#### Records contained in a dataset
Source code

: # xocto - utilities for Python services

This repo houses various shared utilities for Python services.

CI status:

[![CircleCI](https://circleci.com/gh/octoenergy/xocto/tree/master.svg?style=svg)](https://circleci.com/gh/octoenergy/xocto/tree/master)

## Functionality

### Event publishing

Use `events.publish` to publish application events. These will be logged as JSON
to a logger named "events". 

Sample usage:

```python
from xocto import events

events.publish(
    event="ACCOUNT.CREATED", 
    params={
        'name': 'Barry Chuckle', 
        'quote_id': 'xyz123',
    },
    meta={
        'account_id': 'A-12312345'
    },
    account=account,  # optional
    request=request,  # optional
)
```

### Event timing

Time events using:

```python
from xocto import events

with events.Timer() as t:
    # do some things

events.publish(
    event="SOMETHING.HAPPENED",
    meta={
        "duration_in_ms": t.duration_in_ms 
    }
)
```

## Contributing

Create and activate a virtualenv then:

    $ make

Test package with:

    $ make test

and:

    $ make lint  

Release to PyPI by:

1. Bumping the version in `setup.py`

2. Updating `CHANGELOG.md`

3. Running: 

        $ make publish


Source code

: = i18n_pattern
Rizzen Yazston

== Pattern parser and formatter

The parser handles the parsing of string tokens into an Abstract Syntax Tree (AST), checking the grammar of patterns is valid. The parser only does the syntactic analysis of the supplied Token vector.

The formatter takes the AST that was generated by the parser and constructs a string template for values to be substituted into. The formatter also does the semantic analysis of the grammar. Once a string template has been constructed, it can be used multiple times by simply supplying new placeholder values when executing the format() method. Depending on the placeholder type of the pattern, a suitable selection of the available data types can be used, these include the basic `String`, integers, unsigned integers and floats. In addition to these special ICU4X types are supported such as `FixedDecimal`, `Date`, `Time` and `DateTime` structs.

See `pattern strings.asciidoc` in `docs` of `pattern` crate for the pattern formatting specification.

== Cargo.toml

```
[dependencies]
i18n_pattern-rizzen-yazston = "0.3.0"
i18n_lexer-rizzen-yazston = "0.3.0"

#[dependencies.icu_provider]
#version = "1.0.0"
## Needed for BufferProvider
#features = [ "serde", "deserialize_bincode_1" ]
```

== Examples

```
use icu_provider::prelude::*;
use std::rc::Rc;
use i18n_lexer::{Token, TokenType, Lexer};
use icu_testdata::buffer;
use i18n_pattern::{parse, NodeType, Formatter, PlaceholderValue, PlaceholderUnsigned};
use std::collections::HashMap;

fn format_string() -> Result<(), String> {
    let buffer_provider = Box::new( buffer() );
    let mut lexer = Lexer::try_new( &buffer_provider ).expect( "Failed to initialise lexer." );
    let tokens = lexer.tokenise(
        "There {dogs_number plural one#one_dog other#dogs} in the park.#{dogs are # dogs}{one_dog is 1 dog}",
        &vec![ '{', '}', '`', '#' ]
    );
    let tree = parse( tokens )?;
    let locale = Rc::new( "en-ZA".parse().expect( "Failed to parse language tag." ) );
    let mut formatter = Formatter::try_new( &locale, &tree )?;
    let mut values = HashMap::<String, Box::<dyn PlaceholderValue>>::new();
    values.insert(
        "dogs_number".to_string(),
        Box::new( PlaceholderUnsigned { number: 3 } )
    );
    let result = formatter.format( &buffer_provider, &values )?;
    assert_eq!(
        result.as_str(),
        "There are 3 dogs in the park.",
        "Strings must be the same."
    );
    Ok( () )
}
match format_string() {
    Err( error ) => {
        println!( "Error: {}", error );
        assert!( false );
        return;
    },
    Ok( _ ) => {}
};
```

#### TASK OBJECTIVE
Go through the records and show every line with the string "There" in it.

#### OUTPUT OF THE TASK
        "There {dogs_number plural one#one_dog other#dogs} in the park.#{dogs are # dogs}{one_dog is 1 dog}",
        "There are 3 dogs in the park.",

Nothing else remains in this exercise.